We need a community effort to maintain unmaintained dub packages, suggestions

mw mingwu at gmail.com
Sun May 24 01:56:13 UTC 2020


On Saturday, 23 May 2020 at 20:06:42 UTC, welkam wrote:
> On Saturday, 23 May 2020 at 19:12:14 UTC, mw wrote:
>> And how much has the ordinary language like Java has achieved 
>> in the past 20 years.
> Sun played big role in Java's adoption. Most languages got 
> popular because they had big corporate backer.


Then, who is the big corporate backer behind Python?

Well, I think it’s the community — the community who maintained 
those so many out-of-box, directly useable extraordinary 
packages: numpy, requests, pandas, keras, etc. to name just a 
few. Which are often sought after by other languages’ developers, 
and being simulated to keep the same interface, e.g. “what’s the 
numpy in C#? Java? C++?”

Sure, behind the scene, the work is done by C, but it’s numPY who 
takes the credits.

D has such a native compatibility with C, do we have any library 
that come to the close of the popularity of numpy?
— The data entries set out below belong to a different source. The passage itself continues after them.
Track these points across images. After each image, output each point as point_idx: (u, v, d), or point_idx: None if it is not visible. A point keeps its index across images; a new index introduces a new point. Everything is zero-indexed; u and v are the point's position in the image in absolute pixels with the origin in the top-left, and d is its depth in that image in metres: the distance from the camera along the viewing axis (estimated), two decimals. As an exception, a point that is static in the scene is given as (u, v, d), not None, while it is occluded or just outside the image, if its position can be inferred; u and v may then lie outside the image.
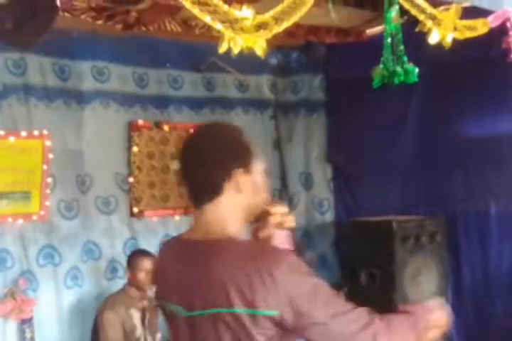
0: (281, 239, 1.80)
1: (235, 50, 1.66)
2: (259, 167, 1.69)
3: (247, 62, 2.80)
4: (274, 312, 1.50)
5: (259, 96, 5.05)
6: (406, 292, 3.75)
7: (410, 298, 3.75)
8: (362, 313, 1.58)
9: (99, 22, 3.41)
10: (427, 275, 3.99)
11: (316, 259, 2.00)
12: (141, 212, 4.40)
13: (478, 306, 3.98)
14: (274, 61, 5.04)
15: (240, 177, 1.64)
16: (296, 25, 3.73)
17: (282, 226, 1.79)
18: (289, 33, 3.71)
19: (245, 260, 1.54)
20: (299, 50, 4.87)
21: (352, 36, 3.98)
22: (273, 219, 1.75)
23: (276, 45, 4.78)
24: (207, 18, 1.61)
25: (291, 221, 1.80)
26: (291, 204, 5.10)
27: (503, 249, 3.92)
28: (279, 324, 1.52)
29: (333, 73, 4.72)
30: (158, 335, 3.95)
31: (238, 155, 1.67)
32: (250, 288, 1.50)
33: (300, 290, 1.52)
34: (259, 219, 1.76)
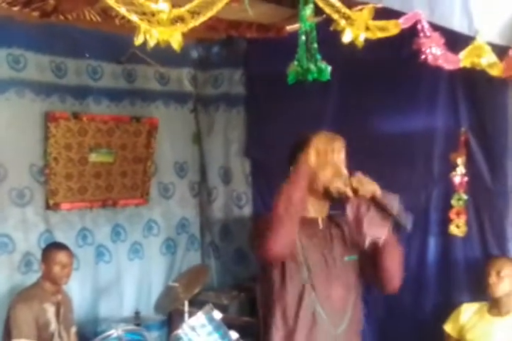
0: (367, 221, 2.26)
1: (151, 43, 1.68)
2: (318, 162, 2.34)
3: (168, 54, 2.80)
4: None
5: (179, 90, 5.05)
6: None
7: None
8: None
9: (16, 8, 3.32)
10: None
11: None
12: (57, 205, 4.33)
13: (387, 297, 4.10)
14: (194, 54, 5.05)
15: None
16: (217, 20, 3.75)
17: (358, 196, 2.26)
18: (209, 26, 3.74)
19: None
20: (219, 44, 4.89)
21: (272, 32, 4.03)
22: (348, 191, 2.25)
23: (197, 38, 4.80)
24: (122, 9, 1.61)
25: (365, 190, 2.26)
26: (210, 198, 5.13)
27: (411, 244, 4.04)
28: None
29: (253, 68, 4.74)
30: (73, 329, 3.90)
31: (293, 156, 2.41)
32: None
33: None
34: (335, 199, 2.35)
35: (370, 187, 2.24)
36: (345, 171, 2.39)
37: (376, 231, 2.26)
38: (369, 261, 2.41)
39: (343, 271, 2.39)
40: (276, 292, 2.37)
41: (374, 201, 2.23)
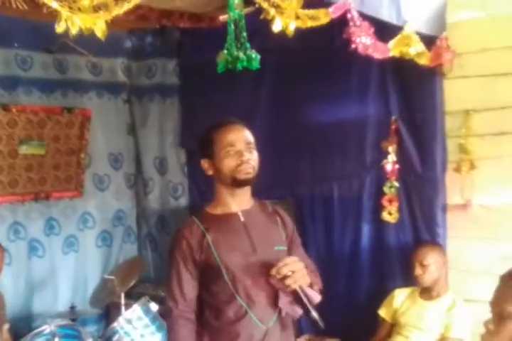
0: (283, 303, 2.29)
1: (73, 30, 1.64)
2: (220, 151, 2.32)
3: (100, 44, 2.75)
4: None
5: (113, 80, 4.97)
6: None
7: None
8: None
9: None
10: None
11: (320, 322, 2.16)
12: (-14, 199, 4.22)
13: (322, 284, 4.16)
14: (128, 44, 4.97)
15: (204, 163, 2.39)
16: (149, 9, 3.71)
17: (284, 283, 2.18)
18: (141, 16, 3.68)
19: None
20: (152, 34, 4.82)
21: (205, 22, 4.00)
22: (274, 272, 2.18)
23: (129, 28, 4.73)
24: (42, -5, 1.57)
25: (293, 281, 2.16)
26: (146, 190, 5.08)
27: (345, 231, 4.10)
28: None
29: (186, 58, 4.72)
30: (6, 326, 3.81)
31: (201, 148, 2.41)
32: None
33: None
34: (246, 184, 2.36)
35: (299, 283, 2.18)
36: (249, 156, 2.34)
37: (291, 310, 2.31)
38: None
39: (272, 261, 2.27)
40: (203, 292, 2.38)
41: (295, 292, 2.20)
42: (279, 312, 2.37)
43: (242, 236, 2.35)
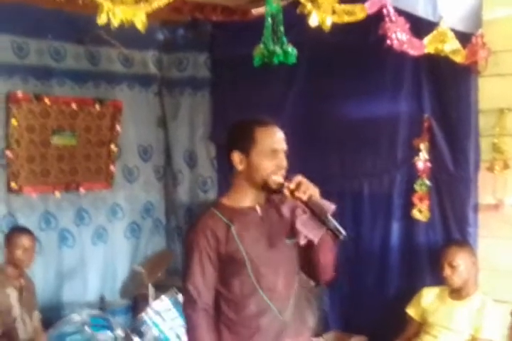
0: (302, 222, 2.23)
1: (115, 22, 1.64)
2: (260, 152, 2.27)
3: (132, 36, 2.77)
4: None
5: (144, 72, 4.99)
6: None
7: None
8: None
9: (-25, -13, 3.23)
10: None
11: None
12: (19, 188, 4.26)
13: (351, 281, 4.15)
14: (159, 36, 4.98)
15: (236, 157, 2.31)
16: (182, 1, 3.72)
17: (294, 197, 2.18)
18: (174, 8, 3.69)
19: None
20: (185, 27, 4.82)
21: (238, 15, 4.00)
22: (285, 191, 2.19)
23: (162, 20, 4.74)
24: (84, -12, 1.59)
25: (302, 192, 2.15)
26: (175, 182, 5.11)
27: (374, 229, 4.08)
28: None
29: (218, 51, 4.71)
30: (36, 314, 3.87)
31: (237, 141, 2.33)
32: None
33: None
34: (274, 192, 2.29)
35: (305, 190, 2.18)
36: (285, 163, 2.33)
37: (310, 232, 2.25)
38: (302, 252, 2.39)
39: (286, 255, 2.35)
40: (220, 287, 2.36)
41: (307, 205, 2.20)
42: (294, 299, 2.37)
43: (261, 229, 2.36)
I would say, many times it’s the library packages that attract 
the people to use a particular  language, after all, not so many 
people are as enthusiastic about a particular programming 
language features as you and me or anyone on this forum.

Normally, people use a language — and most importantly the 
*libraries* — to get their job done. That *usage* determines 
which language becomes trendy, becomes popular.

I would say libraries can make a language, or destroy one.

Numpy has made Python’s fame. I think currently D is on the other 
side of this spectrum (after 20 years).